This project contains a python module for interfacing with SPI devices from user space via the spidev linux kernel driver.

All code is MIT licensed unless explicitly stated otherwise.

Usage

import spidev
spi = spidev.SpiDev()
spi.open_path(spidev_devicefile_path)
to_send = [0x01, 0x02, 0x03]
spi.xfer(to_send)

Settings

import spidev
spi = spidev.SpiDev()
spi.open_path("/dev/spidev0.0")

# Settings (for example)
spi.max_speed_hz = 5000
spi.mode = 0b01

...
  • bits_per_word
  • cshigh
  • loop - Set the "SPI_LOOP" flag to enable loopback mode
  • no_cs - Set the "SPI_NO_CS" flag to disable use of the chip select (although the driver may still own the CS pin)
  • lsbfirst
  • max_speed_hz
  • mode - SPI mode as two bit pattern of clock polarity and phase [CPOL|CPHA], min: 0b00 = 0, max: 0b11 = 3
  • threewire - SI/SO signals shared
  • read0 - Read 0 bytes after transfer to lower CS if cshigh == True

Methods

open_path(filesystem_path)

Connects to the specified SPI device special file, following symbolic links if appropriate (see note on deterministic SPI bus numbering in the Linux kernel below for why this can be advantageous in some configurations).

open(bus, device)

Equivalent to calling open_path("/dev/spidev<bus>.<device>"). n.b. Either open_path or open should be used.

readbytes(n)

Read n bytes from SPI device.

writebytes(list of values)

Writes a list of values to SPI device.

writebytes2(list of values)

Similar to writebytes but accepts arbitrary large lists. If list size exceeds buffer size (which is read from /sys/module/spidev/parameters/bufsiz), data will be split into smaller chunks and sent in multiple operations.

Also, writebytes2 understands buffer protocol so it can accept numpy byte arrays for example without need to convert them with tolist() first. This offers much better performance where you need to transfer frames to SPI-connected displays for instance.

xfer(list of values[, speed_hz, delay_usec, bits_per_word])

Performs an SPI transaction. Chip-select should be released and reactivated between blocks. Delay specifies the delay in usec between blocks.

xfer2(list of values[, speed_hz, delay_usec, bits_per_word])

Performs an SPI transaction. Chip-select should be held active between blocks.

xfer3(list of values[, speed_hz, delay_usec, bits_per_word])

▸ Available data:
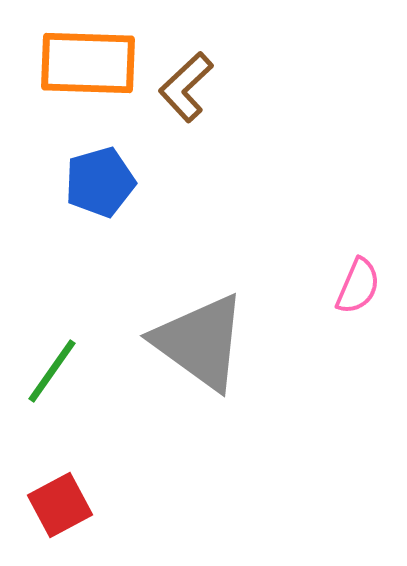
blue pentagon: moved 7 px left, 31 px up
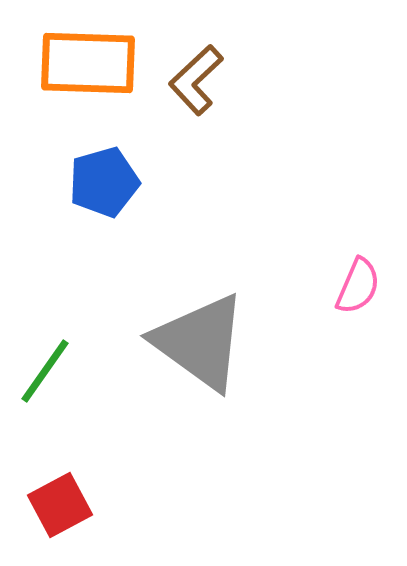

▸ Complete the following:
1. Answer from the spidev text:
(a) Under what license is the code released unless stated otherwise?
(b) What are the minimum and maximum values allowed for mode?
(c) From which path is the buffer size for writebytes2 read?
2. Turn the paragraph of the spidev text that begins "Similar to writebytes" into a short bulleted list that keeps its main facts.
3. Repeat the spidev text word for word, everything from "xfer(list of values[, speed_hz, delay_usec, bits_per_word])" down to "usec between blocks.".
None of the material is needed here.

▸ Answer set:
1.
(a) The MIT license.
(b) The minimum is 0b00 = 0 and the maximum is 0b11 = 3.
(c) /sys/module/spidev/parameters/bufsiz

2.
- Works like writebytes but accepts lists of any size.
- The buffer size is read from /sys/module/spidev/parameters/bufsiz.
- A list larger than the buffer is split into smaller chunks and sent in multiple operations.

3.
xfer(list of values[, speed_hz, delay_usec, bits_per_word])

Performs an SPI transaction. Chip-select should be released and reactivated between blocks. Delay specifies the delay in usec between blocks.